OEM-Style Rear (Divorced Spring + Shock)
The factory-style rear suspension on these platforms uses a separate rear spring and rear shock (often called a “divorced” setup). The spring sits in its own location, and the shock mounts separately.
- Pros: retains factory layout, typically straightforward packaging
- Considerations: rear tuning changes can be less direct, and rear wheel control depends heavily on how the shock and spring interact through the OEM geometry. Rear ride height adjustability range is limited, and it is more work to make adjustments.
True Rear Coilover (Spring Mounted on the Damper)
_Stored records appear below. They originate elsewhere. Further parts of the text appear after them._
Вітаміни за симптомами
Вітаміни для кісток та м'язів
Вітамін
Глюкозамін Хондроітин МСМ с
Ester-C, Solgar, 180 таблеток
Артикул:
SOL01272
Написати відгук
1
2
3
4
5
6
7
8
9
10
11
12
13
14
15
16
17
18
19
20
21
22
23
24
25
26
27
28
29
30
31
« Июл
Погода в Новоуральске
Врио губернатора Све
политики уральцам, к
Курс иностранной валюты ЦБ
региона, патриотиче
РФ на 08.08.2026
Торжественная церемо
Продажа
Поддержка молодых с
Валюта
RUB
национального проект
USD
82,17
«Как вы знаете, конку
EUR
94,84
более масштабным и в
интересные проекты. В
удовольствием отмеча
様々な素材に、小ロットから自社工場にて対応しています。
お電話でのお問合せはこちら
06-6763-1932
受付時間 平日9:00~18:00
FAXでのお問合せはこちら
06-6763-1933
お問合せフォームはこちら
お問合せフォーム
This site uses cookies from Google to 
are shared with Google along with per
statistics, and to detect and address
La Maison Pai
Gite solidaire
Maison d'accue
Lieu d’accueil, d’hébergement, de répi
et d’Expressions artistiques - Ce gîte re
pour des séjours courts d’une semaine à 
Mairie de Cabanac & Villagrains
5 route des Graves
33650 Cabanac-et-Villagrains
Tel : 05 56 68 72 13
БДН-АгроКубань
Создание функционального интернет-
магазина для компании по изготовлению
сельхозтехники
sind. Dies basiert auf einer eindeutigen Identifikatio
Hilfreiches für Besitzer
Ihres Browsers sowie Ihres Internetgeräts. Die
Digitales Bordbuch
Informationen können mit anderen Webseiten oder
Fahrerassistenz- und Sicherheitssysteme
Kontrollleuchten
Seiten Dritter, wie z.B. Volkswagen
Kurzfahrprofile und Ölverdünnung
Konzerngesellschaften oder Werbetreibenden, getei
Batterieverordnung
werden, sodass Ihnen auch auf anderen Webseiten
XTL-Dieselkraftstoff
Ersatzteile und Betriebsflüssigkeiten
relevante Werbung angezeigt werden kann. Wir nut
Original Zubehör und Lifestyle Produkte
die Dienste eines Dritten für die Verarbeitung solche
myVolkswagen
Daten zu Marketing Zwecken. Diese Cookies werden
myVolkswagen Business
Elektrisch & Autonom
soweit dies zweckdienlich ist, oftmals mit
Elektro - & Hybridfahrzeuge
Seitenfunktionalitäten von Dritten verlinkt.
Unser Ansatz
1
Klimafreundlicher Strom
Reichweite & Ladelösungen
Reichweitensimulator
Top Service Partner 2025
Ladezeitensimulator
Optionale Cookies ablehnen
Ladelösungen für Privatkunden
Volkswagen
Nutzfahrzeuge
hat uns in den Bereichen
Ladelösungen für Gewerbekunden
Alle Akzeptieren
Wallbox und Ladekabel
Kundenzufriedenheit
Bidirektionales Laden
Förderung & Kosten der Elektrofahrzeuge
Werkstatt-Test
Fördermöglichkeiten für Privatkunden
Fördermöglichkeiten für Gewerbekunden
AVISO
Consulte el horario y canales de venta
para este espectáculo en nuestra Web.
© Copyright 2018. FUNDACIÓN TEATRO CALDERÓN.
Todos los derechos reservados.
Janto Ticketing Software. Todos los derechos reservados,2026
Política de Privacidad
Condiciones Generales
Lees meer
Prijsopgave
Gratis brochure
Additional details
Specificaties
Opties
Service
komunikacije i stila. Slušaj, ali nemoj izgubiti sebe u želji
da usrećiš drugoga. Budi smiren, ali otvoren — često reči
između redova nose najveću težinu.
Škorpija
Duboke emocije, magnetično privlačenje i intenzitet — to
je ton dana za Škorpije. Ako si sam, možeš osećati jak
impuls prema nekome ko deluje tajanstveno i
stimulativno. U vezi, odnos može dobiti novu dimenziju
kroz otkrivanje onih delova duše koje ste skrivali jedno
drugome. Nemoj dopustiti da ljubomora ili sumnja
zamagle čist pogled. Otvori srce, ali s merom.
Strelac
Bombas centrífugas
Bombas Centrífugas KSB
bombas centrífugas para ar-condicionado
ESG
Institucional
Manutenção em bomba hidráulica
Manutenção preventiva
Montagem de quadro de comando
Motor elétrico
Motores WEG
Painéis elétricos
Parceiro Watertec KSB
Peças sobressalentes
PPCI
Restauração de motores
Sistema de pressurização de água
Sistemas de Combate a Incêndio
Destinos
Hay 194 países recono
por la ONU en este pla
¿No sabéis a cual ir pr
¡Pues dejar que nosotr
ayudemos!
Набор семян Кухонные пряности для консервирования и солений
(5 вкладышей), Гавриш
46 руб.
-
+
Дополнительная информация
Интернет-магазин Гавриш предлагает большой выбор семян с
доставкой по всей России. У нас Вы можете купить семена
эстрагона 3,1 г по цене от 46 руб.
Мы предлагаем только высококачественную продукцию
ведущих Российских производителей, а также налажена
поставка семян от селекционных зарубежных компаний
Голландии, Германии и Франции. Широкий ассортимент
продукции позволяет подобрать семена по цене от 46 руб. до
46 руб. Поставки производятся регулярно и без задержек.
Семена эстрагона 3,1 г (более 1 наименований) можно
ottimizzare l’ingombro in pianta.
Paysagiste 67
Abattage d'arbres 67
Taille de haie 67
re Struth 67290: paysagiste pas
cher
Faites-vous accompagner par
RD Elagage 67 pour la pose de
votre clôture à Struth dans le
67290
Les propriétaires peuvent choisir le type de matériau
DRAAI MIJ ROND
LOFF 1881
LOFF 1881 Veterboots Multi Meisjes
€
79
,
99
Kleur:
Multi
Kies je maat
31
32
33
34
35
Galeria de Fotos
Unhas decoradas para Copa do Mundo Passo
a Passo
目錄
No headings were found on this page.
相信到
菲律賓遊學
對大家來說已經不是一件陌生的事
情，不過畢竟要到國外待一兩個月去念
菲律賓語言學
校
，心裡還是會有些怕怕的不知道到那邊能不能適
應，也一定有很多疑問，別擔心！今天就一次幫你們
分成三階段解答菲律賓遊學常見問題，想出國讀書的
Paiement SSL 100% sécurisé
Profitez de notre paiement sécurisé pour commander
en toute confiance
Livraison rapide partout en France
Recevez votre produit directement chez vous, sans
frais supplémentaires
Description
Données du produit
A true rear coilover places the rear spring directly on the rear damper, so the spring and shock work together as a single unit at the wheel.
- Pros: more direct rear tuning, ride height adjustability range is much larger. Adjustments are easier to make. A more “connected” rear feel under load. Weight savings by deleting the spring bucket. More toe adjustability is achievable since the spring perch is removed from the toe arm.
- Considerations: requires proper design/engineering for the rear mounts and travel to work correctly
Important Note: Motion Ratio & Why Rear Spring Rates Look “Different”
The motion ratio (how much the spring compresses versus how much the wheel moves) is different between the two layouts. Because of that, the spring rate numbers you see can look very different even when the car’s effective wheel rate is the same.
In general terms, wheel rate is proportional to: Wheel Rate ≈ Spring Rate × (Motion Ratio)2. When the motion ratio is lower (the spring moves less for a given amount of wheel travel), you need a stiffer spring to achieve the same wheel rate.
On these platforms, an OEM-style divorced rear spring commonly ends up requiring roughly ~2.2× stiffer spring rates (at the spring) compared to a true rear coilover setup to achieve a similar effective wheel rate. So while the spring rate number is higher on an OEM-style rear, the at-the-wheel stiffness can be essentially the same when the setup is designed correctly.
Why It Matters (Street, Track, Drift)
Street / Canyon
A well-designed true rear setup can feel more controlled and predictable over repeated load changes, especially when paired with damping that matches the spring rate.
Track / Time Attack / HPDE
The biggest benefit is rear consistency—braking zones, mid-corner load, and power-on corner exit feel more repeatable when rear wheel control is stable session-to-session.
Drift
Drift drivers often want a rear that stays consistent through throttle application and transitions. A true rear coilover can make rear behavior easier to tune and repeat.
Quick Rule of Thumb
If you mainly drive on the street, either layout can work great with the right damping and alignment. If you care about repeatability at the limit (track or drift), a true rear coilover is often preferred—assuming it’s engineered and tuned correctly.
FAQ
Does “true rear” automatically make the car faster?
Not by itself. The advantage comes from how well the system is designed and tuned. Spring rate, damping, alignment, and tires still matter most.
Can I use a true rear setup on street and track?
Yes—many dual-duty cars run true rear coilovers successfully. The key is matching spring rates and damping to your use case and road conditions.
Is OEM-style rear “bad”?
Not at all. The OEM-style layout can work extremely well when properly tuned. True rear simply changes how the spring and damper are packaged and tuned.